Electricity prices in Indonesia are relatively high compared to other countries in the region, with industrial consumers paying an average of $0. 11-0.12 per KWh, while subsidised household rates are approximately $0.06 per KWh. These subsidies cost the government roughly $5.5bn annually, according to the Indonesian Department of Finance (APBN).
SUPERPOWER: The power sector is dominated by state-owned power utility PLN, which operates through a vertically integrated framework as a power transmission system operator and distributor as well as the largest single power generator. A new energy law introduced in 2009 legally terminated PLN’s distribution monopoly, although no real challengers had entered the market as of late 2011 and PLN has retained its control over the sector.
In terms of generation, PLN accounts for approximately 86% of all power generation in the country with a total installed capacity of 26,895 MW in 2010. Coal-fired thermal power plants accounted for roughly one-third of its total power capacity with 9451 MW, according to company reports. This was followed by combined-cycle power plants with 6951 MW, hydropower plants with 3522 MW, diesel-fired thermal power plants (3268 MW), natural gas-powered thermal power plants (3223 MW) and geothermal power plants (438.75 MW). The remaining generation is filled by an oil-and-gas-fired power plant of 38.84 MW, as well as small-scale wind projects of 0.19 MW and 0.34 MW.

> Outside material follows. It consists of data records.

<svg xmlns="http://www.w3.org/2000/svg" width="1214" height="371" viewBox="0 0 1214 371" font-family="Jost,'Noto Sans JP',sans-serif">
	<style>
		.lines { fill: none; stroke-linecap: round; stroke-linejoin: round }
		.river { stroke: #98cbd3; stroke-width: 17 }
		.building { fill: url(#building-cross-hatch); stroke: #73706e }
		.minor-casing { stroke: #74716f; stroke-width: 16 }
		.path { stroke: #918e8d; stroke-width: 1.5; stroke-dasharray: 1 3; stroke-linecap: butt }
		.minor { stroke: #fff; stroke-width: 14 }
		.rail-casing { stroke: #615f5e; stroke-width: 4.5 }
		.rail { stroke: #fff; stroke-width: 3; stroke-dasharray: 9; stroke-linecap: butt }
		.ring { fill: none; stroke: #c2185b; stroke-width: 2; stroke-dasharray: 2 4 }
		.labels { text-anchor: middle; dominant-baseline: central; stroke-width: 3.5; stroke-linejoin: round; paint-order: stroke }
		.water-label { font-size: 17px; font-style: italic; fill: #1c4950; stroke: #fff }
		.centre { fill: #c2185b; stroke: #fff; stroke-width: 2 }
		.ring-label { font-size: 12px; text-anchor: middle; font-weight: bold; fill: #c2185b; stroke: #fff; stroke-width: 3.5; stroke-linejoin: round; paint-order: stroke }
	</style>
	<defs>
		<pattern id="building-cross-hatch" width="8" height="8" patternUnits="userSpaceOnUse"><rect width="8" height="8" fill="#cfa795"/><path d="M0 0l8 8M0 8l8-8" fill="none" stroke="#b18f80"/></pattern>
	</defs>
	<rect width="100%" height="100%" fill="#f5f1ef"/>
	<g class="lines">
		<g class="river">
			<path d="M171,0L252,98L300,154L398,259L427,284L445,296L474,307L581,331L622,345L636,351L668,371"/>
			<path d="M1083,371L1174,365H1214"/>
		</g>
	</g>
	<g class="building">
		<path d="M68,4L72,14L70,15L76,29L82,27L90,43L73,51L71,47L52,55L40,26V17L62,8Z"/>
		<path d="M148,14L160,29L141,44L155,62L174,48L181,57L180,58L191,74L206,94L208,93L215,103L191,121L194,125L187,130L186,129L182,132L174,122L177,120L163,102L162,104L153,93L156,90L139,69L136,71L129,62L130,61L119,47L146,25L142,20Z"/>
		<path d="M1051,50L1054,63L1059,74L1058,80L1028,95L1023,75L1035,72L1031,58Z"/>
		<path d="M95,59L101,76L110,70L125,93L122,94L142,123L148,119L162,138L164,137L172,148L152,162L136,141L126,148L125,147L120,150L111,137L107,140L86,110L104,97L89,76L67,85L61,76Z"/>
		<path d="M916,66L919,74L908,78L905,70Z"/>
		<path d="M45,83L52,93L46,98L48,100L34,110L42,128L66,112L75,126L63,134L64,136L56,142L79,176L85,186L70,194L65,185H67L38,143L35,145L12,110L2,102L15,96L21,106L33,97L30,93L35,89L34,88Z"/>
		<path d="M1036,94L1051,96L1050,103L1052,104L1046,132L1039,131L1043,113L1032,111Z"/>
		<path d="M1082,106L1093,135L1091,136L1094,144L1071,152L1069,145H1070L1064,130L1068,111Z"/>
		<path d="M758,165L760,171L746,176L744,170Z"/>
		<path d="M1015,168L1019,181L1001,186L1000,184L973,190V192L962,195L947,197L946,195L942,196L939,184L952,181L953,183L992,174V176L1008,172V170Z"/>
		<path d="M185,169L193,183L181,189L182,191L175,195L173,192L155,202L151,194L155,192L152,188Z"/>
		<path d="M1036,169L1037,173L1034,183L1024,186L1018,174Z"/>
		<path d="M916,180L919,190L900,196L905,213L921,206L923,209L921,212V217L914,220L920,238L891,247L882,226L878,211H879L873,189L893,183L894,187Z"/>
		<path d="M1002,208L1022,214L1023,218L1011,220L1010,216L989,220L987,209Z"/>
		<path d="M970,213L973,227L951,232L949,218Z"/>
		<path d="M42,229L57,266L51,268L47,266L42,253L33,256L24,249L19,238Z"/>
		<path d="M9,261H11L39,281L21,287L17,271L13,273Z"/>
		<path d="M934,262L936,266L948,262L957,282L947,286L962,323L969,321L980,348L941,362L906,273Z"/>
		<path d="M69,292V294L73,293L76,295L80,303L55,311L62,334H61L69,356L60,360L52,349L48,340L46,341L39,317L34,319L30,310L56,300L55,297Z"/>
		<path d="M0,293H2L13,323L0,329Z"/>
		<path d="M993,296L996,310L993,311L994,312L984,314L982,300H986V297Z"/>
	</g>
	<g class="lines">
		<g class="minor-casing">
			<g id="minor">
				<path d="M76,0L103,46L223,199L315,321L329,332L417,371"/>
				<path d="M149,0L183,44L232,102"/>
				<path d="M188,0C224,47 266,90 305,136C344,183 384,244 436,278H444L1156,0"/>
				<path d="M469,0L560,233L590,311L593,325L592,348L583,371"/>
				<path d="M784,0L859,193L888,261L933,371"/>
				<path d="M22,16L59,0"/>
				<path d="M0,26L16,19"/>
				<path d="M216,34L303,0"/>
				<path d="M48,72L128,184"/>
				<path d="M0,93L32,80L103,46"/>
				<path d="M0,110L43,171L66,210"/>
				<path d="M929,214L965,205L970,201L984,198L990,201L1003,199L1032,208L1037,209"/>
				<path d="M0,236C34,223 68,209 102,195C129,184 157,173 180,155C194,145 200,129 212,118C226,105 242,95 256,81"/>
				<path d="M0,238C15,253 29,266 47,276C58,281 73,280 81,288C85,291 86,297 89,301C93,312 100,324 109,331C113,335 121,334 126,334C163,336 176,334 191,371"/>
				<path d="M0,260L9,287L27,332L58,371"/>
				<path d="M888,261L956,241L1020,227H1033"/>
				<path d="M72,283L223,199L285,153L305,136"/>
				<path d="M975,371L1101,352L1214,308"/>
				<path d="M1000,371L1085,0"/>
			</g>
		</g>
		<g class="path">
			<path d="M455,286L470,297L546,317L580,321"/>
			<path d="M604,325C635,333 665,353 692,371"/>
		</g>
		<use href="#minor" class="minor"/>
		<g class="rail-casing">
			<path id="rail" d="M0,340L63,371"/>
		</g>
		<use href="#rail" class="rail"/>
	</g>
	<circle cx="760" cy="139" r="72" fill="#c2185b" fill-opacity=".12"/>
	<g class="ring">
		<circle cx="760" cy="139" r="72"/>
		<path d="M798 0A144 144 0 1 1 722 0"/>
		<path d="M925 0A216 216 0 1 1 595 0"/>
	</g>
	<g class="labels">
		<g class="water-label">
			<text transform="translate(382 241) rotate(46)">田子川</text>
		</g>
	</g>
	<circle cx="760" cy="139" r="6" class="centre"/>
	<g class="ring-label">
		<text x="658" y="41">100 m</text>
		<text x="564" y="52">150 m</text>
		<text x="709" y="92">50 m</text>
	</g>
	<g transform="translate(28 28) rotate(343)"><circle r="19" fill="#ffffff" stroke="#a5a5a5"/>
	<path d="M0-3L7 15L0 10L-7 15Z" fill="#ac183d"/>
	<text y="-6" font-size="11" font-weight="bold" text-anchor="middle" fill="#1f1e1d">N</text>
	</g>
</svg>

ON TRACK: In order to meet the power consumption demands of a large and rapidly growing population, the government outlined an ambitious multi-phase “fast-track” programme which will feed around 30 GW of new installed power into the country’s grid by 2020. Initiated in 2006 and amended in 2009, the first phase of the programme mandated the construction of 42 coal-fired power plants with an aggregate capacity of nearly 10,000 MW by 2012. By the end of 2011, 5830 MW had been installed, with another 2500 MW expected to be completed in 2012 and a final 1400 MW in 2013.
Phase two of the plan is decidedly more green-oriented, with 55% of the total new production slated for renewable power generation. Spanning the years 2010-14, the programme is targeting the installation of 10,153 MW, consisting of 3977 MW of geothermal production (39%), 3312 MW coal-powered production (33%), 1560 MW of combined-cycle production (15%), 1204 MW of hydropower production (12%) and 100 MW of gas turbine production (1%). Total investments are expected to reach $16.44bn, $11.11bn of which is earmarked for private sector development through IPPs.
A third and as of yet unrealised fast-track scheme is also planned to take the country up to the year 2020. Although the exact make up of the next phase of development has not been made public, PLN’s director for planning and technology, Nasri Sebayang, told the local press in November 2011 that the next instalment would focus on hydropower, comprising up to 5600 MW of new generation capacity by 2020.
OUTLOOK: Although the problems of declining domestic hydrocarbons production and increasing consumption will not ease Indonesia’s growing import requirements in the short term, the nation is taking strong measures to steady its course in the future. Commitments to diversify primary energy sources away from petroleum and into domestically abundant resources including coal and renewables will help in this effort, as will the exploitation of potentially vast gas fields in the medium and long term.
The country’s electricity sector is in for rapid expansion over the next 10 years, which will also provide ample opportunities for private investment, particularly in the areas of renewable energy. Indeed, many industry players see private sector participation as key for the future success of the sector. “Local banks cannot provide the long-term capital necessary for large-scale infrastructure projects,” Kian Min Low, the president-director of East Java-based Paiton Energy, told OBG. “As a result international financing is required, but without adequate government guarantees that can be extremely difficult to obtain.” The government is working to clarify its regulatory framework, and it is hoped that these proceedings will result in a more stable climate for investment.